(Extracted records)
====
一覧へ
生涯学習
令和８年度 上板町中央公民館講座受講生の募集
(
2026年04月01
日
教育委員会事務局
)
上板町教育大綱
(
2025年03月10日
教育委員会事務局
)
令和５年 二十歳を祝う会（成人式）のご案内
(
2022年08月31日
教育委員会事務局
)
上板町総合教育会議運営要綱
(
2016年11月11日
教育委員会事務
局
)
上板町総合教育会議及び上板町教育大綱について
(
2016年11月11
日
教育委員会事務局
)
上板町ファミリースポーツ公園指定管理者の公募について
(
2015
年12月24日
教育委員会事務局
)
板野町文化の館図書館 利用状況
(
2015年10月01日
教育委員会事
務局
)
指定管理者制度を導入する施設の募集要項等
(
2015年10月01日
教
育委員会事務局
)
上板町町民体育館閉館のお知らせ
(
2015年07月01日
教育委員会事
====
▶ _YOUR ASSIGNMENT_
May I have all of the records repeated exactly?

▶ _SOLUTION TO THIS PROBLEM_
一覧へ
生涯学習
令和８年度 上板町中央公民館講座受講生の募集
(
2026年04月01
日
教育委員会事務局
)
上板町教育大綱
(
2025年03月10日
教育委員会事務局
)
令和５年 二十歳を祝う会（成人式）のご案内
(
2022年08月31日
教育委員会事務局
)
上板町総合教育会議運営要綱
(
2016年11月11日
教育委員会事務
局
)
上板町総合教育会議及び上板町教育大綱について
(
2016年11月11
日
教育委員会事務局
)
上板町ファミリースポーツ公園指定管理者の公募について
(
2015
年12月24日
教育委員会事務局
)
板野町文化の館図書館 利用状況
(
2015年10月01日
教育委員会事
務局
)
指定管理者制度を導入する施設の募集要項等
(
2015年10月01日
教
育委員会事務局
)
上板町町民体育館閉館のお知らせ
(
2015年07月01日
教育委員会事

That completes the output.